__QUOTED PASSAGE__:
=== Section Start ===

Here’s what I wish I’d known before doing my first IUI.

What happens?
Step 1: The checkup
On Day 3 of my cycle, I did blood tests that checked my hormone levels, and my husband had his sperm analyzed to gauge the concentration, motility and morphology of his little guys. We had two options: a medicated IUI or a natural one. The former involves taking fertility drugs so that more than one follicle (typically two or three) matures and improves the odds of pregnancy; the latter doesn’t involve medication (so only one egg is released). Because it was my first fertility treatment and we didn’t want to do anything too invasive, we chose a natural IUI.

Step 2: Cycle monitoring
I began daily cycle monitoring at my clinic on Day 10. I had to arrive early—between 7 and 8:30 a.m.—for blood work and an internal ultrasound every day for a week. Though I knew the process would give my doctors insight into how my hormone levels and follicles were developing, I couldn’t help but feel like a pincushion. By Day 17, my nurse let me know that a mature follicle was ready to ovulate. (It was about time—I found this gruelling.)

=== Section End ===

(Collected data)
=== Section Start ===

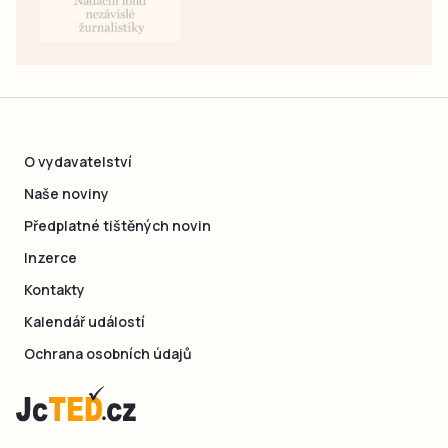
O vydavatelství
Naše noviny
Předplatné tištěných novin
Inzerce
Kontakty
Kalendář událostí
Ochrana osobních údajů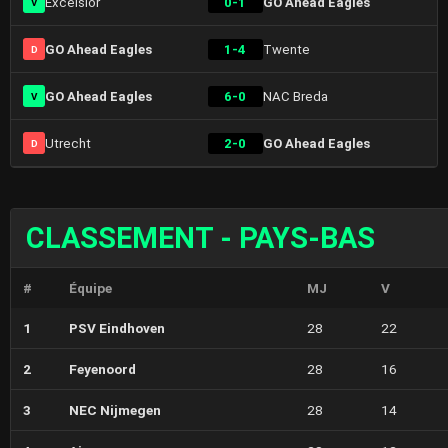
Excelsior
0-1
GO Ahead Eagles
V
GO Ahead Eagles
1-4
Twente
D
GO Ahead Eagles
6-0
NAC Breda
V
Utrecht
2-0
GO Ahead Eagles
D
CLASSEMENT - PAYS-BAS
#
Équipe
MJ
V
1
PSV Eindhoven
28
22
2
Feyenoord
28
16
3
NEC Nijmegen
28
14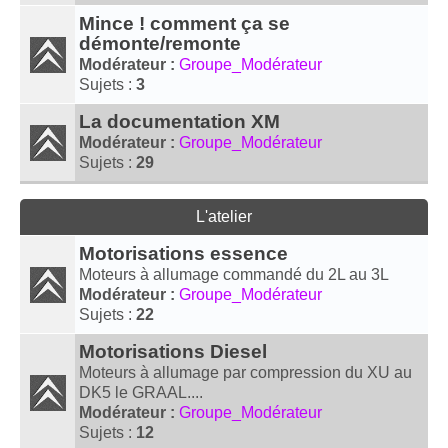
Mince ! comment ça se
démonte/remonte
Modérateur :
Groupe_Modérateur
Sujets :
3
La documentation XM
Modérateur :
Groupe_Modérateur
Sujets :
29
L'atelier
Motorisations essence
Moteurs à allumage commandé du 2L au 3L
Modérateur :
Groupe_Modérateur
Sujets :
22
Motorisations Diesel
Moteurs à allumage par compression du XU au
DK5 le GRAAL....
Modérateur :
Groupe_Modérateur
Sujets :
12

=== Section End ===

__TASK REQUIREMENTS__:
**1.** Answer these questions about the IUI passage:
(a) On which day of the cycle were the first blood tests done?
(b) Which type of IUI was chosen, medicated or natural?
(c) Between what times did the daily monitoring visits have to start?
**2.** Print the IUI passage, everything from "Here’s what I" down to "a natural IUI.".
**3.** Carry on the IUI passage from the point where it stops.

__LIST OF ANSWERS__:
**1.**
(a) Day 3
(b) A natural IUI
(c) Between 7 and 8:30 a.m.

**2.**
Here’s what I wish I’d known before doing my first IUI.

What happens?
Step 1: The checkup
On Day 3 of my cycle, I did blood tests that checked my hormone levels, and my husband had his sperm analyzed to gauge the concentration, motility and morphology of his little guys. We had two options: a medicated IUI or a natural one. The former involves taking fertility drugs so that more than one follicle (typically two or three) matures and improves the odds of pregnancy; the latter doesn’t involve medication (so only one egg is released). Because it was my first fertility treatment and we didn’t want to do anything too invasive, we chose a natural IUI.

**3.**
Step 3: Trigger shot
My trigger shot was the first hormone injection I had ever received. I was given the pregnancy hormone hCG, which helps follicles mature and ensures that ovulation occurs within 36 hours. Doctors administer this hormone to help time insemination—they want sperm to be waiting for the mature egg (an egg survives for only 12 to 24 hours post-ovulation, while sperm can live in the Fallopian tubes for days). I don’t mind needles, but I was used to getting them in my arm, not my abdomen. While the trigger shot didn’t hurt, I know I flinched because it felt so weird (my hubby maintains that I took the injection like a boss).

Step 4: Pre-procedure
On Day 18 around 7 a.m., we arrived at the clinic for IUI day. To say that we were nervous is a bit of an understatement—neither of us was sure what to expect. Would the procedure hurt? Would my husband be allowed in the room with me? There was also this great sense of anticipation—we desperately wanted the IUI to work.

I did my usual blood tests and internal ultrasound and my husband produced a semen sample. We were told to return to the clinic around noon—this gave the andrologist time to “wash” his swimmers. (Sperm washing is the procedure that separates the sperm from the semen and weeds out the low-quality “tadpoles.”) To ensure that there is enough sperm available to wash, men are typically asked to abstain from sex or masturbation for two to four days before an IUI. One hour before the procedure, I had to consume one litre of water, as a full bladder helps the doctor guide and angle the catheter into the uterus.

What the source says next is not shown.